Billy Monger poses with the Segrave Trophy flanked by his parentsPhoto: Royal Automobile Club
This year, he achieved his first race victory since returning to racing. At the Pau Grand Prix racing in the Euroformula Open series, the Carlin driver took his first win in major motor sport competition.
Having started the race from 11th on the grid, Monger would produce a brilliant drive in wet weather while others fell by the wayside in the changeable conditions.
Chairman of the RAC, Ben Cussons said Monger’s racing comeback was an example of the extraordinary and represented everything the award stood for.
“We are delighted to award the Trophy to Billy whose comeback to the sport, which included the overturning of existing FIA regulations, has been extraordinary and demonstrates exceptional bravery and determination,” Cussons said.
“He represents everything that Lady Segrave wanted to honour and that Sir Henry would have admired.”
Monger joins an illustrious recipient list that includes Bruce McLaren, Sir Jackie Stewart and Sir Frank Williams.
The RAC also awarded Trevor Carlin of Carlin Motorsport the Segrave Medal in recognition of his role in Monger’s journey back to motor sport.

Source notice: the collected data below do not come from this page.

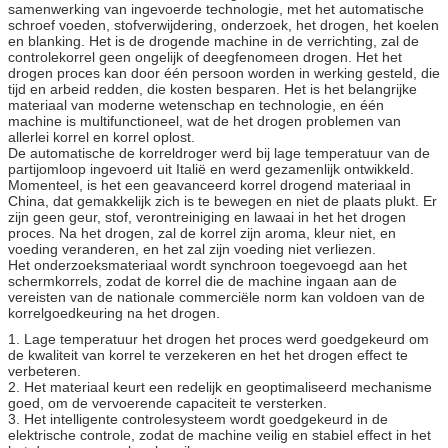
samenwerking van ingevoerde technologie, met het automatische
schroef voeden, stofverwijdering, onderzoek, het drogen, het koelen
en blanking. Het is de drogende machine in de verrichting, zal de
controlekorrel geen ongelijk of deegfenomeen drogen. Het het
drogen proces kan door één persoon worden in werking gesteld, die
tijd en arbeid redden, die kosten besparen. Het is het belangrijke
materiaal van moderne wetenschap en technologie, en één
machine is multifunctioneel, wat de het drogen problemen van
allerlei korrel en korrel oplost.
De automatische de korreldroger werd bij lage temperatuur van de
partijomloop ingevoerd uit Italië en werd gezamenlijk ontwikkeld.
Momenteel, is het een geavanceerd korrel drogend materiaal in
China, dat gemakkelijk zich is te bewegen en niet de plaats plukt. Er
zijn geen geur, stof, verontreiniging en lawaai in het het drogen
proces. Na het drogen, zal de korrel zijn aroma, kleur niet, en
voeding veranderen, en het zal zijn voeding niet verliezen.
Het onderzoeksmateriaal wordt synchroon toegevoegd aan het
schermkorrels, zodat de korrel die de machine ingaan aan de
vereisten van de nationale commerciële norm kan voldoen van de
korrelgoedkeuring na het drogen.
1. Lage temperatuur het drogen het proces werd goedgekeurd om
de kwaliteit van korrel te verzekeren en het het drogen effect te
verbeteren.
2. Het materiaal keurt een redelijk en geoptimaliseerd mechanisme
goed, om de vervoerende capaciteit te versterken.
3. Het intelligente controlesysteem wordt goedgekeurd in de
elektrische controle, zodat de machine veilig en stabiel effect in het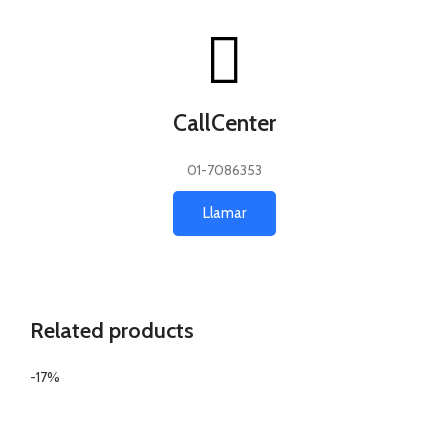
CallCenter
01-7086353
Llamar
Related products
-17%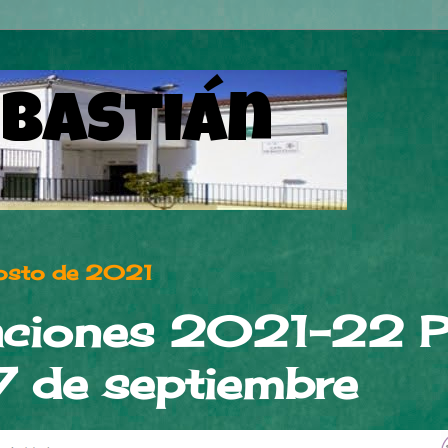
ebastián
gosto de 2021
aciones 2021-22 P
 7 de septiembre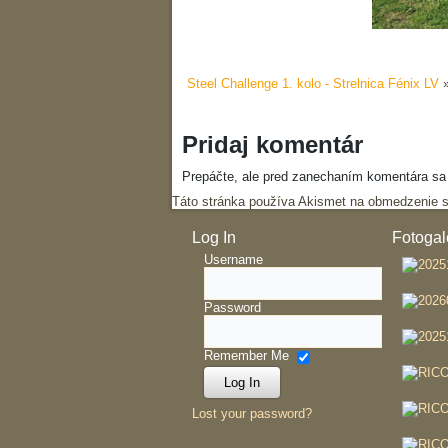
Steel Challenge 1. kolo - Strelnica Fénix LV
Pridaj komentár
Prepáčte, ale pred zanechaním komentára s
Táto stránka používa Akismet na obmedzenie
Log In
Fotogal
Username
Password
Remember Me
Lost your password?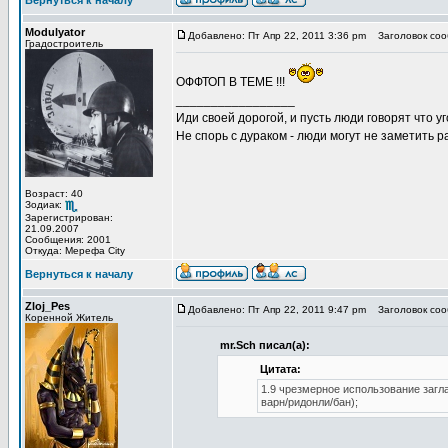
Вернуться к началу
Modulyator
Добавлено: Пт Апр 22, 2011 3:36 pm
Заголовок соо
Градостроитель
ОФФТОП В ТЕМЕ !!!
_________________
Иди своей дорогой, и пусть люди говорят что уг
Не спорь с дураком - люди могут не заметить
Возраст: 40
Зодиак:
Зарегистрирован:
21.09.2007
Сообщения: 2001
Откуда: Мерефа City
Вернуться к началу
Zloj_Pes
Добавлено: Пт Апр 22, 2011 9:47 pm
Заголовок соо
Коренной Житель
mr.Sch писал(а):
Цитата:
1.9 чрезмерное использование загл
варн/ридонли/бан);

The Segrave Medal is presented at the Club’s discretion and is only awarded in conjunction with the trophy when the award nominations committee feels it’s justified. It was last awarded in 2014 to Audi boss Dr Wolfgang Ullrich and his drivers Tom Kristensen and Loïc Duval for their contribution to Allan McNish’s dramatic victories at the Le Mans 24 Hours and the FIA World Endurance Championship.
Carlin said: “I’m delighted to be included on such a staggering list of legends. In a hundred years’ time when people look back and hear Billy’s story, they will say how on earth did he ever manage that – I’m delighted to be a part of that story.”